▸ Supplied passage:
☆ ☆ ☆
The Hutchins Roundup brings the latest thinking in fiscal and monetary policy to your inbox. Have something you'd like us to include in the next Roundup? Email us and we'll take a look.

 

This edition was written by Sarah Ahmad, Andrew Rosin, Chase Parry, and Louise Sheiner.

 

Decline in US college enrollment is driven by community colleges

Joshua Goodman of Boston University and Joseph Winkelmann of Harvard find that the 13% decline in college enrollment since its 2010 peak has been driven by falling enrollment in community colleges. Using official statistics, the authors find that four-year college enrollment was higher in 2023 than in 2010, while community college enrollment was 37% lower. Some of this apparent shift, however, reflects community colleges being reclassified as four-year institutions after adding a small number of bachelor’s programs. Using a time-invariant classification scheme that avoids this distortion, community college enrollment fell 21% since 2010 while four-year enrollment was essentially flat. The authors attribute over 60% of the decline in first-time community college enrollment to improving labor markets, as stronger job opportunities draw students away from community college, but leave four-year enrollment largely unchanged, suggesting that many students view community college and employment as substitutes.

Financial market response to Fed tightening depends on the source of inflation

Rami Najjar and Adam Shapiro of the Federal Reserve Bank of San Francisco find that perceptions of monetary policy’s effectiveness depend on the underlying drivers of inflation. When inflation is led by demand factors, investors expect policy tightening to be more persistent; when supply-side factors dominate, investors expect tightening to be less persistent and less effective at achieving disinflation. The authors show that a 25-basis point tightening in the federal funds rate raised the two-year forward real Treasury yield by 40 basis points on average in periods of demand-driven inflation. At times when the demand-driven contribution to inflation was elevated, the yield increase was 130 basis points. But increases in the federal funds rate had virtually no effect when the supply-side contribution to inflation was above average. This suggests a significant challenge for central banks, as financial markets may only weakly transmit monetary policy into broader credit markets during periods of supply-driven inflation.
☆ ☆ ☆
▸ Dataset content:
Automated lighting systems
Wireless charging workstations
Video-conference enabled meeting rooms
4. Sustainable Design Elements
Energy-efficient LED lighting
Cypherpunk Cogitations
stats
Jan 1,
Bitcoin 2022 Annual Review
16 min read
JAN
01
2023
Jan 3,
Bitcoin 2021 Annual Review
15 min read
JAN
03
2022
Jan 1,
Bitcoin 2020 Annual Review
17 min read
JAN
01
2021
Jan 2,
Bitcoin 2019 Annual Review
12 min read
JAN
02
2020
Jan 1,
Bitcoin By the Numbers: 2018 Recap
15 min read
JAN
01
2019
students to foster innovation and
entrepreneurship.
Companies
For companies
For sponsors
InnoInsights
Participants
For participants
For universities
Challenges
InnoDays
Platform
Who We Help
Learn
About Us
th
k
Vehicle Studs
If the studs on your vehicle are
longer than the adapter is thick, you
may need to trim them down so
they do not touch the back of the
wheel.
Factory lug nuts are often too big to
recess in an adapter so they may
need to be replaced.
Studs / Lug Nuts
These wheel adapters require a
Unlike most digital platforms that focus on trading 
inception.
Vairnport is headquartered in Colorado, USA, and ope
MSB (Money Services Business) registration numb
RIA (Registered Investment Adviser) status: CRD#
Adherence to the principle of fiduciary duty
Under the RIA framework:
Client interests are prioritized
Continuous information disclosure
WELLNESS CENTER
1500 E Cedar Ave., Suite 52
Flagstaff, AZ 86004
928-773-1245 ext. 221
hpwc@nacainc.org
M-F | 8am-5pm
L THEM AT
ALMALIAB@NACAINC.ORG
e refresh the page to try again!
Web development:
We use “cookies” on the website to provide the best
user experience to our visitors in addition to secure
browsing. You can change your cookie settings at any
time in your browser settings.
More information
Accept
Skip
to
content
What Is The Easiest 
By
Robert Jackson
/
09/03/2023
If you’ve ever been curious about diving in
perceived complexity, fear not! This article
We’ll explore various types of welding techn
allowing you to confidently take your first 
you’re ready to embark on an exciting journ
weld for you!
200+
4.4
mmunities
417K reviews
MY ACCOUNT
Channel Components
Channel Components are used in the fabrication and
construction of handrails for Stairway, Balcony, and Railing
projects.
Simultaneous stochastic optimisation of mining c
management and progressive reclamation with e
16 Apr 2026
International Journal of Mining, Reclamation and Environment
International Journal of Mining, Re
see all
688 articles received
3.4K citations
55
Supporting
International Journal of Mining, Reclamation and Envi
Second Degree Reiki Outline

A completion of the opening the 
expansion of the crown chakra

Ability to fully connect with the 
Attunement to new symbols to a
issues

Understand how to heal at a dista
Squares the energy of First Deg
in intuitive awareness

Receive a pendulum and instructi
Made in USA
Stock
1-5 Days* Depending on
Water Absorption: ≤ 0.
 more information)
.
☆ ☆ ☆
▸ Problems and tasks:
**1.** In the Hutchins Roundup excerpt, why does the official-statistics figure of a 37% drop in community college enrollment overstate the decline? Answer in one to three sentences.
**2.** Answer these from the Hutchins Roundup excerpt:
(a) In what year did US college enrollment peak?
(b) Which institution are Rami Najjar and Adam Shapiro affiliated with?
(c) By how much did the two-year forward real Treasury yield rise after a 25-basis point tightening when the demand-driven contribution to inflation was elevated?
**3.** Extend the Hutchins Roundup on fiscal and monetary policy research past its final summary.

▸ Responses:
**1.** Some community colleges were reclassified as four-year institutions after adding a small number of bachelor's programs, so part of the official drop reflects a change in category rather than fewer students. A time-invariant classification scheme avoids this distortion and shows a 21% fall in community college enrollment since 2010.

**2.**
(a) 2010.
(b) The Federal Reserve Bank of San Francisco.
(c) 130 basis points.

**3.**
Insurance policy deductibles play key role in allocation of losses

Analyzing 8.7 million homeowners’ insurance contracts from 200 insurers, Hyeyoon Jung of the Federal Reserve Bank of New York and Jaehoon Jung of NYU Stern find that insurers mitigate moral hazard – lack of effort by the homeowner to protect against losses – by making households shoulder more risk. Policyholders are exposed to roughly 29% of total expected losses, primarily because contracts are designed such that homeowners absorb losses below the deductible. While deductibles are typically small relative to property values, they are large relative to expected losses, so a substantial portion of damages falls below the deductible. Homeowners with lower credit scores and properties with higher risk of extreme weather-related damages tend to be more exposed to losses. Under a counterfactual in which insurers are required to provide full coverage, the authors find that 46% of contracts would become unprofitable, leading to insurers exiting the market and households losing coverage.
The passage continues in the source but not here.